When creating JQAM most of
the time I would just loopback the soundcard with a piece of wire, so
the distance i was transmitting in effect was no distance at all. For a
real life test I just sent the signals from one end of the house to the
other via either wide band FM or NBFM at about 88MHz and 476MHz
respectively. All very well in theory but how would it behave traveling
a longer distance, through a built up area, through hills, and bouncing
off hills. Would it even work at all?
If you've been reading
what i've done before you'd know that I've done this test before using
an older version of my somewhere. It was an OK test but streaming media
dropped out a far bit. With this in mind I went about making JQAM v2
more robust, an hence its existence.
This 1Km distance for me is
always a bit tricky to do, I'm surrounded with hills and houses and get
no direct line of site at all. I need at least a watt to get any signal
at all. My 476MHz transmitters are 1/2 a watt and are very iffy doing
the distance. I needed something else. I had to make something that
would do the job.
I have bits 'n pieces of RF stuff around, so
first I got a RF modulator to work, its PLL'ed.

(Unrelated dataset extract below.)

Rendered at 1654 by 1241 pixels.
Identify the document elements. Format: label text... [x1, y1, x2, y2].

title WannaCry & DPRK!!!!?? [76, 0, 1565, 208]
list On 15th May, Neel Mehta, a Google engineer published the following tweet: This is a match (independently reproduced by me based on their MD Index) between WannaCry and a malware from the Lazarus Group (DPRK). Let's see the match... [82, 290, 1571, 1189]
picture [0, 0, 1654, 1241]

I fed that into a RF
amp/buffer to try and boost the signal a tad an stop the darn feedback
into the oscillator happening and stopping the oscillator, this went
from about 5mW to 125mW. Then into a 2SC1971, this went from 125mW to
4W. Then through a LPF to make the signal pretty. Below is a picture of
the transmitter, you can see it's quite a mess :).
Next
I needed an aerial. In the garage I found an old car aerial, some
pieces of pipe, and a hose pipe clamp. In the house I got some string
and one of the grills from the oven. Climbing on the roof and putting
it all together I got the following (It's all held together with string
btw)
I
used UltraVNC so I didn't have to go home every time I wanted to change
the transmitter's settings. When I got the the other house I turned
JQAM on, QAM16 gamma 0.54 fc 4800 fec 20%. The receiver was just a
common FM radio pluged into the soundcard. Started JQAM on the
receiver's end, and low and behold it locked no problem. So then I up'd
the anti and switched to QAM64, no probs. So then I up'd the carrier
frequency all the way to 11000Hz, no probs. It was quite amazing how
well it worked, it worked just as well as if I was in the same house as
the transmitter.
At this point I was using about 22KHz of
bandwidth. My settings were interleaving=500, fec=20%, fc=11000Hz,
gamma=0.54, QAM64. This meant I was transmitting 20370 symbols a
second, equivalent to 122220 ones and zeros a second. After taking into
account of fec and tcm this works out to be a usable 81.5kb/s, witch is
about 2 times as fast as a dialup modem can download, pretty good.
Next
it was time to see how streaming media worked with the new version of
JQAM. I started streaming TV from the capture card at about 70kb/s for
video and 10kb/s for voice. This is quite watchable, in fact I sat
there and watched TV for about half an hour before heading off home. I
didn't get any dropouts while watching TV.
The
test really went prefect, I couldn't have hoped for better. I think its
so cool that its totally possible to use standard radios for
transmitting video at a reasonable rate over what I consider long
distances. That you don't have to modify radios to have perfect flat
response with no dispersion to do this is just the icing on the cake.